2014/1/28 国交省、総務省/「歩切り」根絶を自治体に要請/個別指導や団体名公表も

【建設工業新聞 1月 28日 1面記事掲載】

国土交通、総務両省は、公共工事の入札時に予定価格を根拠なく引き下げるいわゆる「歩切り」を根絶するよう地方自治体に要請した。両省はこれまでも、入札契約の適正化や迅速で円滑な施工の確保といった観点から他の措置とパッケージにした対策の一つとして歩切り防止を求めてきたが、歩切りだけを取り上げて根絶を要請したのは初めて。要請後もなお不適切な行為が見られる場合、個別指導や自治体名の公表にも踏み切る考えだ。

「予定価格の適正な設定について」と題した要請文書を24日付で都道府県知事と政令市の市長、それぞれの議会議長に出した。文書では、予定価格は財務規則などに従って取引の実例価格、需給の状況、履行の難易、数量の多寡、履行期間の長短などを考慮して適正に定めるよう要請した。公共工事入札契約適正化法(入契法)に基づく適正化指針にも、資材などの最新の実勢価格を適正に反映させながら適正な積算の徹底に努めるとの文言が明記されていることを指摘。歩切り行為は、工事の品質と安全の確保に支障を来し、建設業の健全な発展を阻害する恐れがあるとして、根絶に努めるよう求めている。

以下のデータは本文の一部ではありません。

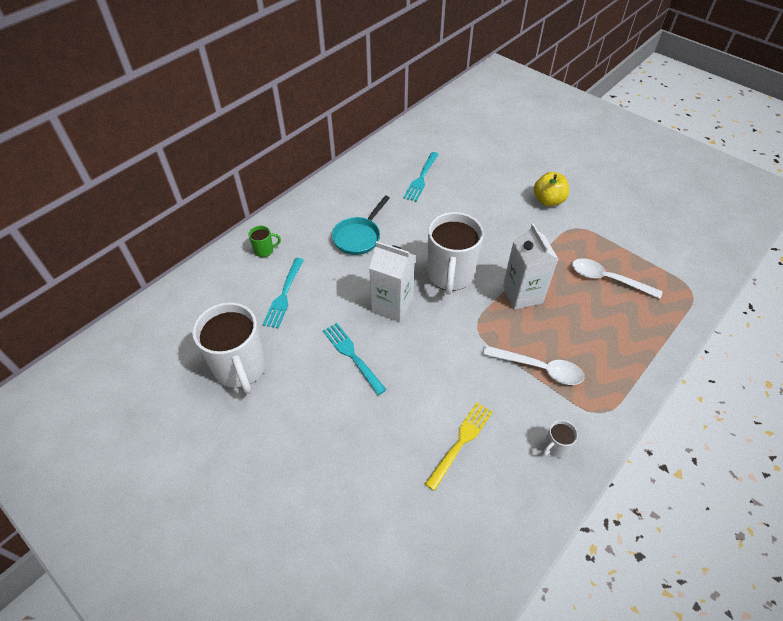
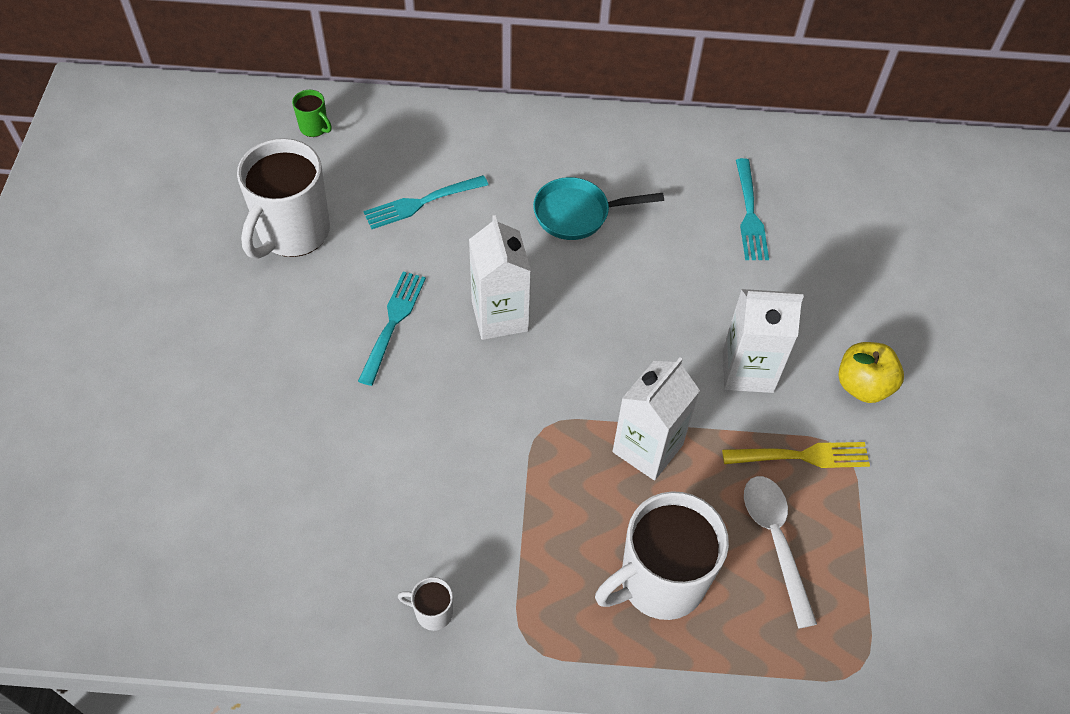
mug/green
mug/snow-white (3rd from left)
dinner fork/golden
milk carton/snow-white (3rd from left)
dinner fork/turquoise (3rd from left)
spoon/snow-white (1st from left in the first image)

両省は従来も歩切り防止を自治体に繰り返し求めてきたが、予定価格の端数を切り捨てたり、根拠のない一定率を乗じて減じたりする行為が依然として後を絶たないという。全国中小建設業協会(全中建)が会員企業を対象に実施した調査では、6割強が「(歩切りを)されていると思う」と回答している。

今回の要請では、入札の不調・不落対策を含め公共工事の円滑な施工を確保するためには、直近の資材価格や人件費の上昇などを踏まえ、実勢価格を反映した適正な予定価格を設定することや、技能労働者の賃金を適正水準にすることが重要だと強調している。都道府県に対しては、自ら歩切りを慎むだけでなく、管内市町村にも要請内容を周知徹底するよう求めた。